Jordi Balk

Personal information
- Full name: Jordi Balk
- Date of birth: 26 April 1994 (age 32)
- Place of birth: Cothen, Netherlands
- Height: 1.93 m (6 ft 4 in)
- Position: Centre back

Team information
- Current team: SVL Langbroek

Youth career
- SVF Cothen
- SV Houten
- FC Utrecht

Senior career*
- Years: Team / Apps / (Gls)
- 2014: Ross County / 4 / (0)
- 2015–2017: FC Oss / 68 / (1)
- 2017: St Patrick's Athletic / 12 / (1)
- 2018: Lienden / 28 / (0)
- 2019: DUNO / 8 / (0)
- 2019–2020: DOVO / 19 / (0)
- 2020–2022: Sportlust '46 / 16 / (0)

= Jordi Balk =

Dutch footballer (born 1994)

(Collected data entries)
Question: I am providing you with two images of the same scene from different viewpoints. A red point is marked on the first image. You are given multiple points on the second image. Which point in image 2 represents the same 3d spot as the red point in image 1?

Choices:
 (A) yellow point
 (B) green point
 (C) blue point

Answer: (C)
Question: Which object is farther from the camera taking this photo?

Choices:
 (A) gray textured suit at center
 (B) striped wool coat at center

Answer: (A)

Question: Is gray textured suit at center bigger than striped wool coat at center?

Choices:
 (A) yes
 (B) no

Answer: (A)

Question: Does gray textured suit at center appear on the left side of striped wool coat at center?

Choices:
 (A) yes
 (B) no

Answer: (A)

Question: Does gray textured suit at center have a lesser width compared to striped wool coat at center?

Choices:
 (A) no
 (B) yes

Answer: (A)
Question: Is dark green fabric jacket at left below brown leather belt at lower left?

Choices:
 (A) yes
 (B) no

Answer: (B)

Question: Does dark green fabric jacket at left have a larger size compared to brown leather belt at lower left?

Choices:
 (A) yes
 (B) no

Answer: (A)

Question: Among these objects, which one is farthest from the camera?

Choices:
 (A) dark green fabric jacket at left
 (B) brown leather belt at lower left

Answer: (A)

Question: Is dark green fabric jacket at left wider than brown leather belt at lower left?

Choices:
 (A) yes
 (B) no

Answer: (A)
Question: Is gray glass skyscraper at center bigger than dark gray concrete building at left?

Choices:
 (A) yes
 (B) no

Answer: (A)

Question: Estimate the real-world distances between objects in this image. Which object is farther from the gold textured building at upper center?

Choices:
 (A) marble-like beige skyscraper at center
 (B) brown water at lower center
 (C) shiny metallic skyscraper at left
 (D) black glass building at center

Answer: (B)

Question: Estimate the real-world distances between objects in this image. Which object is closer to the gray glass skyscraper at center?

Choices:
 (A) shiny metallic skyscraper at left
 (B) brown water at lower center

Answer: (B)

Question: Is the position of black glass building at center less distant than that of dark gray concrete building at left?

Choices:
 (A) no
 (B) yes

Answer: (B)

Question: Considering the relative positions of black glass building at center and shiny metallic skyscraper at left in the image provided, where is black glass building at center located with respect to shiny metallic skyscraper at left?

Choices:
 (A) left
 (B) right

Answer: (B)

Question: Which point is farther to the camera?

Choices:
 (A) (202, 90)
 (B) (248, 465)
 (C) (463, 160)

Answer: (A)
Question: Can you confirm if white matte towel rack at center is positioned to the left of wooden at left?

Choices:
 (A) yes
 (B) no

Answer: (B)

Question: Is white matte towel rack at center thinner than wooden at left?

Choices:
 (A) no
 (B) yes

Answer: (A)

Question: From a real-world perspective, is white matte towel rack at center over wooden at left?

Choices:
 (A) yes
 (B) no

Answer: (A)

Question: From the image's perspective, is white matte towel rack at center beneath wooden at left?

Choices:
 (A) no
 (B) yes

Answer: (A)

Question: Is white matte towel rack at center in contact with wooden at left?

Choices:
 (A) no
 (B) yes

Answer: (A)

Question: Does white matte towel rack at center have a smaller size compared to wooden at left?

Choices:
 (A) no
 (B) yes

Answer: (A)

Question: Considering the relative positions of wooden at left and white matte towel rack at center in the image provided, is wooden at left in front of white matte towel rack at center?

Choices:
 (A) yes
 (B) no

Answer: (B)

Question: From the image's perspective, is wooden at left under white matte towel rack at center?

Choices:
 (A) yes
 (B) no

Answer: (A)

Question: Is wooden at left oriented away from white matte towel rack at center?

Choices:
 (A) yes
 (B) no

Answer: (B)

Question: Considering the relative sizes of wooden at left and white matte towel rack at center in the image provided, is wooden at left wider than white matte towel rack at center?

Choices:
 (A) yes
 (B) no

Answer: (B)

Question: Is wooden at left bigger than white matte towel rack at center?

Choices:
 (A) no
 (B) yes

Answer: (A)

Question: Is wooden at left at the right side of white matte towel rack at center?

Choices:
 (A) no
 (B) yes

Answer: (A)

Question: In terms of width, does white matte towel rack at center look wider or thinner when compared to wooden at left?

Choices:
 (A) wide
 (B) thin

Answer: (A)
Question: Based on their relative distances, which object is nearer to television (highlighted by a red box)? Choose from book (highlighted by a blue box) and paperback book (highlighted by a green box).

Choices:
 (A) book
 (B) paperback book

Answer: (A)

• [INSTRUCTIONS]
- A) Write out the part of the Jordi Balk profile starting with "Senior career*" and going on through "DUNO / 8 / (0)".
- B) Repeat word for word the lines in the rows starting with the line containing "Question: Is dark green fabric jacket at left wider" and going on through the line containing "at upper center?", both included.
The Jordi Balk profile and the rows have no connection to each other.

• [ANSWER SET]
- A)
Senior career*
- Years: Team / Apps / (Gls)
- 2014: Ross County / 4 / (0)
- 2015–2017: FC Oss / 68 / (1)
- 2017: St Patrick's Athletic / 12 / (1)
- 2018: Lienden / 28 / (0)
- 2019: DUNO / 8 / (0)

- B)
Question: Is dark green fabric jacket at left wider than brown leather belt at lower left?

Choices:
 (A) yes
 (B) no

Answer: (A)
Question: Is gray glass skyscraper at center bigger than dark gray concrete building at left?

Choices:
 (A) yes
 (B) no

Answer: (A)

Question: Estimate the real-world distances between objects in this image. Which object is farther from the gold textured building at upper center?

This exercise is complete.